Division of Epidemiology and Biostatistics, School of Public Health, University of Illinois at Chicago, Chicago, Illinois, USA.
Department of Public Health Sciences, The University of Chicago, Chicago, Illinois, USA.
Stat Med. 2020 Sep 10;39(20):2589-2605. doi: 10.1002/sim.8560. Epub 2020 May 5.
Despite the need for sensitivity analysis to nonignorable missingness in intensive longitudinal data (ILD), such analysis is greatly hindered by novel ILD features, such as large data volume and complex nonmonotonic missing-data patterns. Likelihood of alternative models permitting nonignorable missingness often involves very high-dimensional integrals, causing curse of dimensionality and rendering solutions computationally prohibitive to obtain. We aim to overcome this challenge by developing a computationally feasible method, nonlinear indexes of local sensitivity to nonignorability (NISNI). We use linear mixed effects models for the incomplete outcome and covariates. We use Markov multinomial models to describe complex missing-data patterns and mechanisms in ILD, thereby permitting missingness probabilities to depend directly on missing data. Using a second-order Taylor series to approximate likelihood under nonignorability, we develop formulas and closed-form expressions for NISNI. Our approach permits the outcome and covariates to be missing simultaneously, as is often the case in ILD, and can capture U-shaped impact of nonignorability in the neighborhood of the missing at random model without fitting alternative models or evaluating integrals. We evaluate performance of this method using simulated data and real ILD collected by the ecological momentary assessment method.

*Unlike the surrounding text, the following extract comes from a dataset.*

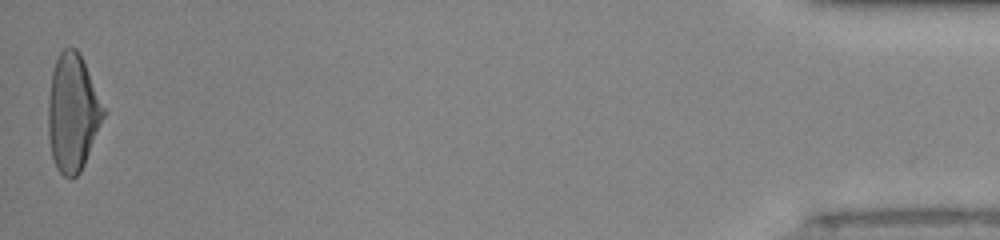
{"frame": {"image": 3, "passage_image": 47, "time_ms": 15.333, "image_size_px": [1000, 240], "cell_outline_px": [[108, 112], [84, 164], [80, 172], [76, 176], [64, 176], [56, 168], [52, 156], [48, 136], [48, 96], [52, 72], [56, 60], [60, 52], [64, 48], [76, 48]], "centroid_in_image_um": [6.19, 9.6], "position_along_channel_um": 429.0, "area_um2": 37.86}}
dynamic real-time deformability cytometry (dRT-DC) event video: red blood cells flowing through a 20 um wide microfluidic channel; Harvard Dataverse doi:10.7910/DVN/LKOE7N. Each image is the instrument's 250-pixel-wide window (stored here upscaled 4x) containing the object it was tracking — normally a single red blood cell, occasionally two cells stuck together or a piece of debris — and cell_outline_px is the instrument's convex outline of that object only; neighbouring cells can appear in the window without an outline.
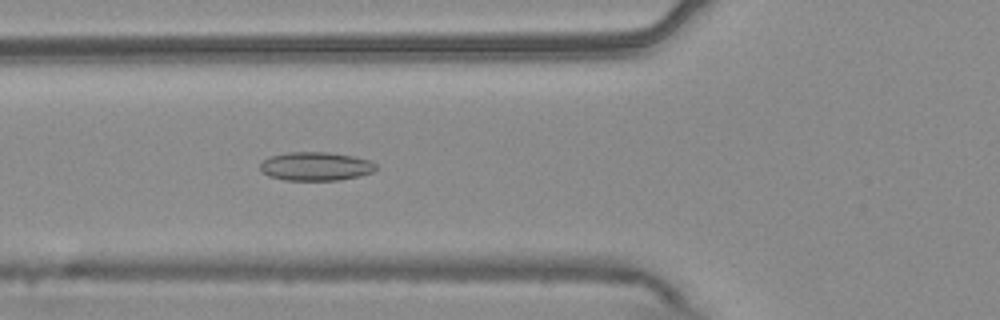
{"species": "common noctule bat (a hibernating species)", "species_latin": "Nyctalus noctula", "temperature_condition": "warm", "stored_images_in_passage": 38, "camera_frame_rate_fps": 3000, "um_per_image_px": 0.085, "animal": {"sex": "male", "body_mass_g": 20.4}, "frame": {"image": 1, "passage_image": 10, "time_ms": 3.0, "image_size_px": [1000, 320], "cell_outline_px": [[380, 168], [372, 172], [360, 176], [340, 180], [284, 180], [268, 176], [260, 172], [260, 164], [268, 156], [288, 152], [328, 152], [352, 156], [372, 160]], "centroid_in_image_um": [26.85, 14.14], "position_along_channel_um": 99.0, "area_um2": 19.65}}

尽管需要对密集纵向数据 (ILD) 中的不可忽略缺失进行敏感性分析,但这种分析受到新颖的 ILD 特征的极大阻碍,例如大数据量和复杂的非单调缺失数据模式。允许不可忽略缺失的替代模型的可能性通常涉及非常高维的积分,从而导致维度诅咒,并使求解在计算上变得非常困难。我们旨在通过开发一种计算上可行的方法来克服这一挑战,即不可忽略缺失的非线性局部敏感性指标 (NISNI)。我们使用不完全结果和协变量的线性混合效应模型。我们使用马尔可夫多项式模型来描述 ILD 中的复杂缺失数据模式和机制,从而允许缺失概率直接依赖于缺失数据。使用二阶泰勒级数近似不可忽略性下的似然,我们为 NISNI 开发了公式和闭式表达式。我们的方法允许同时缺失结果和协变量,这在 ILD 中经常发生,并且可以在随机缺失模型附近捕获不可忽略性的 U 形影响,而无需拟合替代模型或评估积分。我们使用模拟数据和通过生态瞬间评估方法收集的真实 ILD 来评估该方法的性能。